**Directions**
(A) Please reproduce the stretch of the hash table notes from "The linked lists only" through "of data elements.", substituting "chains" for "linked lists".
(B) Condense the paragraph of the hash table notes beginning "When using a closed hash table" into a shorter version that keeps its main facts.

**Text shown**
CS 201 - 11/4/14
Hash Table with Chaining
The Hash Table array is really array of
heads of linked lists.
The search through a linked list of a "set"
number of values is Constant (Big-Oh (1))
The linked lists only contain a "set" number of
values if we are able to control/reduce the
number of collisions during the "hash function"
calculation.
In order to help keep the size of the linked lists
to a "set" number of values, we should have
1) the array size be at least twice the expected
number of data elements.
2) the array size should be prime
The speed of the hash table relies on the inverse
relationship of execution speed and allocated
memory size
Closed Hash Tables (No linked list)
- values are stored directly in the array
- the hash table array size MUST be larger than
(or equal to) the number of data items
- resolution of collisions becomes much more
complicated
-when two items are hashed to the same location
- the first item gets stored in that
location
- the second item get store in a nearby
location
linear probing - when a collision occurs, we search for
the next open spot in the table in a linear
search manner.
if pos X is in use, then try pos X+1
if pos X+1 is in use, then try pos X+2
if pos X+2 is in use, then try pos X+3
....
clustering - when multiple data items get hashed to
a small number of nearby positions
linear probing tends to increase clustering
One solution to linear probing is quadratic probing
- we use a quadratic sequence to determine the
next "available location"
if pos X is in use, then try pos X+1
if pos X+1 is in use, then try pos X+4
if pos X+4 is in use, then try pos X+9
if pos X+9 is in use, then try pos X+16
if pos X+16 is in use, then try pos X+25
....
When using a closed hash table, at each array
position we need to store some "Meta-data"
along with the read data for the data items
This meta-data includes a "used" bit
- initially all positions are marked "unused"
- as a value is added into a position, that
position is marked as "used"
- when search for a value that is not in the
hash table, we stop the search only when
we encounter a position that is still "unused"
A closed hash table may need to be regularly
"rehashed" to help increase speed due to
currently empty positions still marked as "used".
A second meta-data element of "empty/inuse" bit
is sometimes helpful with deleting of data items

**Named joint coordinates**
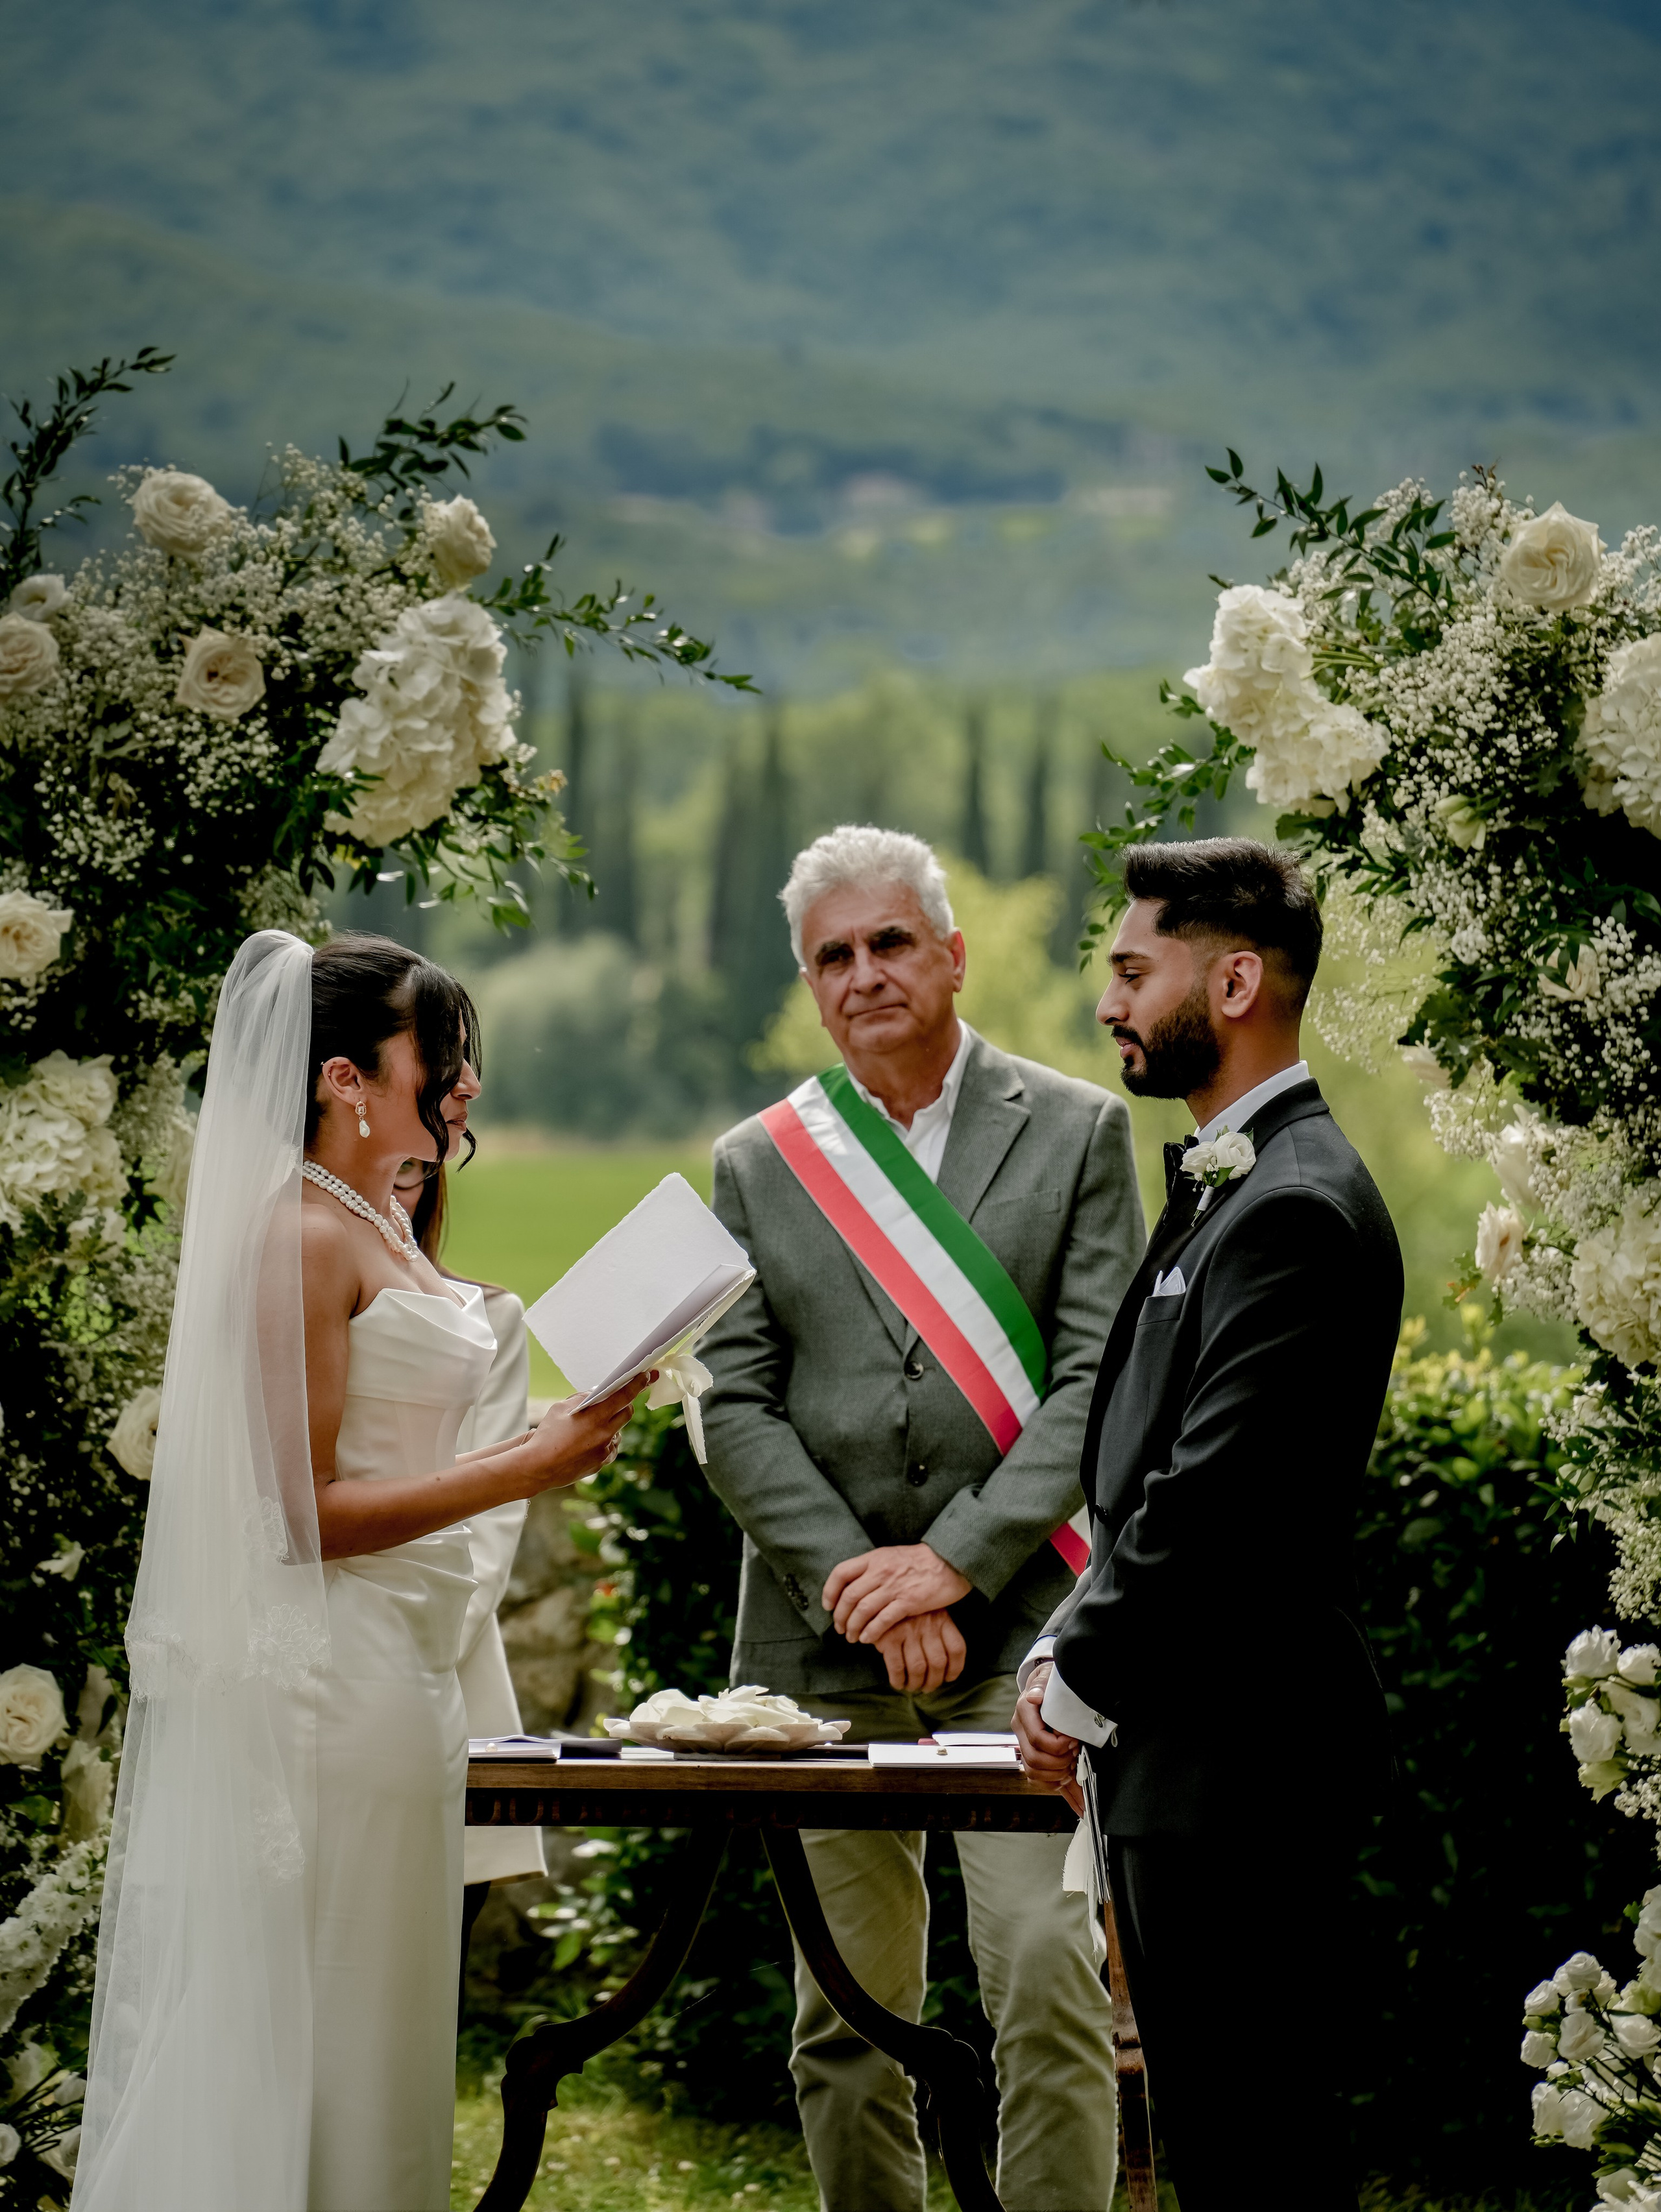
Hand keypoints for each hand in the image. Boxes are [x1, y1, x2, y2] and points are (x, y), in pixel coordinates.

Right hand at [519, 1371, 651, 1491]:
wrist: (538, 1467)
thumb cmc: (547, 1435)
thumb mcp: (561, 1408)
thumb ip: (582, 1399)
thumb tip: (596, 1393)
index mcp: (596, 1417)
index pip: (624, 1396)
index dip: (638, 1384)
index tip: (646, 1376)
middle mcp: (605, 1434)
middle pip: (627, 1413)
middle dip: (625, 1404)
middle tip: (618, 1399)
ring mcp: (605, 1450)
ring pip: (618, 1431)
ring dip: (611, 1425)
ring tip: (592, 1425)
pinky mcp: (601, 1463)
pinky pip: (610, 1447)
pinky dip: (605, 1441)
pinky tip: (590, 1440)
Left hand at [824, 1543, 971, 1643]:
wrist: (949, 1561)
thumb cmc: (919, 1560)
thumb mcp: (890, 1556)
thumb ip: (872, 1568)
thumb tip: (853, 1584)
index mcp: (874, 1558)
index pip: (841, 1573)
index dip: (829, 1591)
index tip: (828, 1606)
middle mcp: (880, 1571)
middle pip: (849, 1596)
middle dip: (840, 1616)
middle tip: (840, 1629)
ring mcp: (894, 1586)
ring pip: (862, 1610)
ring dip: (853, 1627)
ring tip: (852, 1638)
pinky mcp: (908, 1602)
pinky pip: (882, 1620)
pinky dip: (871, 1632)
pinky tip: (868, 1639)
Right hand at [871, 1609, 967, 1693]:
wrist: (878, 1595)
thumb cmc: (907, 1609)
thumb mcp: (928, 1610)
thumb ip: (938, 1631)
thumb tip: (945, 1666)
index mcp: (942, 1618)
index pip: (956, 1648)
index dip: (956, 1668)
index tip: (949, 1678)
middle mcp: (927, 1625)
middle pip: (938, 1662)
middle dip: (934, 1681)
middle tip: (927, 1687)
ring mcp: (908, 1631)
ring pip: (919, 1668)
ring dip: (916, 1684)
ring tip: (913, 1687)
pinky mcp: (889, 1637)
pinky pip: (897, 1667)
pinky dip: (899, 1680)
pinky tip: (898, 1683)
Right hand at [1013, 1663, 1083, 1814]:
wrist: (1045, 1686)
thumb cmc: (1049, 1683)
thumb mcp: (1047, 1679)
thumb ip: (1041, 1687)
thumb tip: (1035, 1697)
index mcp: (1024, 1714)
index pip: (1038, 1740)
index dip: (1058, 1745)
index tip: (1074, 1740)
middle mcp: (1021, 1733)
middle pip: (1035, 1761)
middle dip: (1059, 1762)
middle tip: (1076, 1753)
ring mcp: (1027, 1747)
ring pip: (1035, 1775)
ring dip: (1058, 1777)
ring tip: (1074, 1769)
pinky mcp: (1037, 1758)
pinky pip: (1044, 1782)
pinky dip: (1061, 1792)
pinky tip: (1077, 1800)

**Answers per task**
(A)
The chains only contain a "set" number of
values if we are able to control/reduce the
number of collisions during the "hash function"
calculation.
In order to help keep the size of the chains
to a "set" number of values, we should have
1) the array size be at least twice the expected
number of data elements.

(B) In a closed hash table, each array position stores meta-data along with the data, including a "used" bit. All positions start as "unused," and a position is marked "used" when a value is added. A search for a value not in the table stops only at a position that is still "unused."